Os ministério das Finanças e da Segurança Social confirmaram que foram detetadas três aplicações de entidades públicas portuguesas que passaram por paraísos fiscais. O valor total destas operações ultrapassa ligeiramente os 133 milhões de euros, mas estas aplicações já foram desfeitas.

No entanto, em nome “da transparência na gestão das entidades públicas, o Ministério das Finanças está a estudar os mecanismos necessários para assegurar que não existem entidades públicas com aplicações em territórios qualificados como paraísos fiscais, sem o prévio conhecimento e autorização do membro do governo responsável pela área das Finanças”.

Pretende-se assim passar a analisar a pertinência das operações de financiamento por parte de entidades públicas através de veículos financeiros com sede em paraísos fiscais. A sua realização passa a ficar sujeita à autorização prévia da tutela que é ocupada pelo secretário de Estado do Tesouro e Finanças, Ricardo Mourinho Félix.

A TSF já tinha adiantado que a operação de maior dimensão, no valor de 133 milhões de euros, resulta de uma emissão de obrigações realizada pela CP e emitida a partir de uma offshore nas ilhas Jersey, no Canal da Mancha. As obrigações no valor de 130 milhões de euros, foram emitidas pela CP Finance através de um veículo financeiro com sede nas Jersey.

Estes títulos, emitidos no primeiro trimestre do ano passado, foram adquiridos pelo IGCP (Agência de Gestão da Tesouraria e da Dívida Pública), numa aplicação para um excedente de tesouraria. A maturidade foi atingida em julho de 2015.

Foi ainda detetado um investimento de 173 mil euros realizado pelo Fundo de Estabilização Financeira da Segurança Social em ações de uma farmacêutica inglesa que tinha sede na Jordânia. Esta operação também já foi desfeita.

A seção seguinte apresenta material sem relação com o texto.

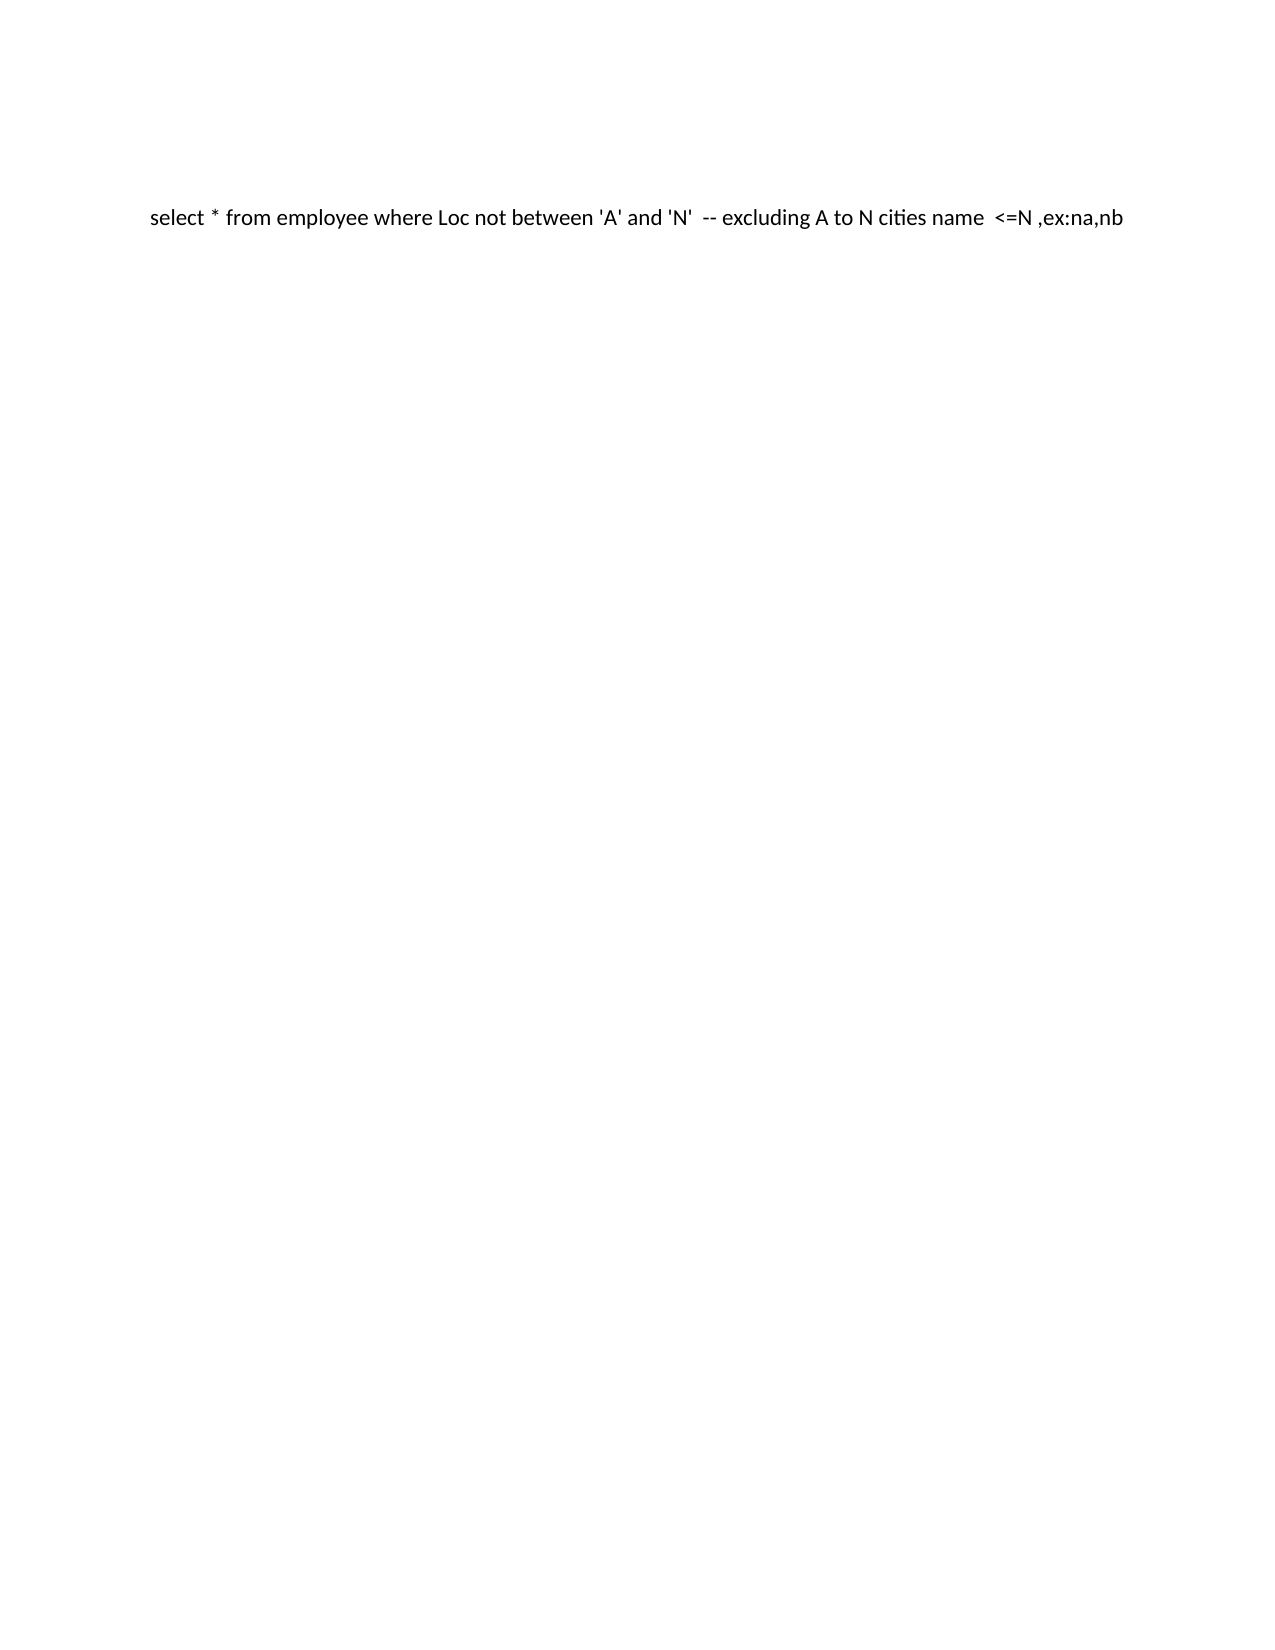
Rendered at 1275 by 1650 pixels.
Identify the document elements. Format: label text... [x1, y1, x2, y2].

text select * from employee where Loc not between 'A' and 'N' -- excluding A to N cities name <=N ,ex:na,nb [150, 203, 1125, 231]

O levantamento das aplicações públicas em offshores surgiu na sequência de uma notícia do Expresso que apontava para investimentos da ordem dos 150 milhões de euros realizados por entidades públicas. Esta informação foi divulgada, no âmbito da investigação aos Panama Papers, mas com base em dados do Fundo Monetário Internacional (FMI). O secretário de Estado do Tesouro afirmou então que não tinha conhecimento das operações realizadas em paraísos fiscais, mas prometeu fazer o levantamento.

Neste processo foi entretanto identificado um erro de reporte da aplicação atribuída ao Fundo da Segurança Social que era de apenas 170 mil euros, e não de 17 milhões de euros como foi noticiado.